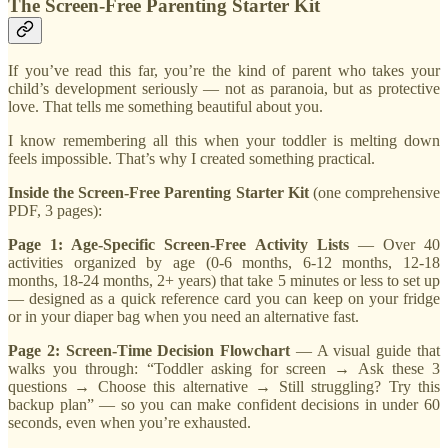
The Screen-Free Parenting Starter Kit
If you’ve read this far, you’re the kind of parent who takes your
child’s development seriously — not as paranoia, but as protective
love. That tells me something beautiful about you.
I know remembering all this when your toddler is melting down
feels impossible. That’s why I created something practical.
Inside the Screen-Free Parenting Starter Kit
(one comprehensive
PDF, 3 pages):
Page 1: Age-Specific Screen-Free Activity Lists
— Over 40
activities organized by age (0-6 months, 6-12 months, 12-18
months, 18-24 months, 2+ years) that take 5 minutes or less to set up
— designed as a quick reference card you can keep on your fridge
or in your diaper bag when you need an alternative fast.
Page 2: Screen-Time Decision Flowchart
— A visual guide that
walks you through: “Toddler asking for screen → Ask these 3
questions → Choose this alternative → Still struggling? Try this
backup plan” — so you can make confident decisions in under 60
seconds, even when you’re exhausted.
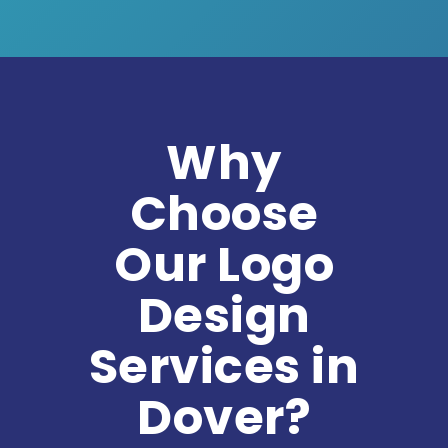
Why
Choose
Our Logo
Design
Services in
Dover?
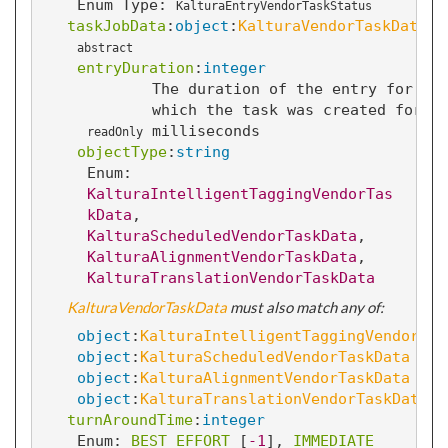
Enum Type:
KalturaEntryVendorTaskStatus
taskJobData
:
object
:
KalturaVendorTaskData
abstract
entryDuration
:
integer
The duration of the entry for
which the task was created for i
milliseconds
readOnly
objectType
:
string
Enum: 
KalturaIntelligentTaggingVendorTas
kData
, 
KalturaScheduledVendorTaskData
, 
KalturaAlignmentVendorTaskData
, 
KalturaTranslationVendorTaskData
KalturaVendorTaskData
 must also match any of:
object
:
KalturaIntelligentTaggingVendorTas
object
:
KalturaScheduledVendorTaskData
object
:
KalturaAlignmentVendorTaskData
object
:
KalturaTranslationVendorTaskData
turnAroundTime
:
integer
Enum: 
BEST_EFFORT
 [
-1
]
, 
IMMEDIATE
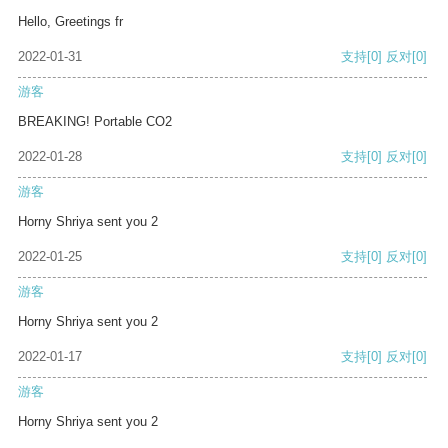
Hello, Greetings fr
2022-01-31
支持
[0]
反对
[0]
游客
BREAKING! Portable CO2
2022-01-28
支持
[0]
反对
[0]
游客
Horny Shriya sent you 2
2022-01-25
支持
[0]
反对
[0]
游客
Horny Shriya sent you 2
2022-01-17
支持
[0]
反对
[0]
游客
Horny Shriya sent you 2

○ ○ ○ ○

BRIEF: Write out the material word for word, starting at the line that contains "Hello, Greetings fr" and ending at the last line of the material.

WRITTEN SOLUTION:
Hello, Greetings fr
2022-01-31
支持
[0]
反对
[0]
游客
BREAKING! Portable CO2
2022-01-28
支持
[0]
反对
[0]
游客
Horny Shriya sent you 2
2022-01-25
支持
[0]
反对
[0]
游客
Horny Shriya sent you 2
2022-01-17
支持
[0]
反对
[0]
游客
Horny Shriya sent you 2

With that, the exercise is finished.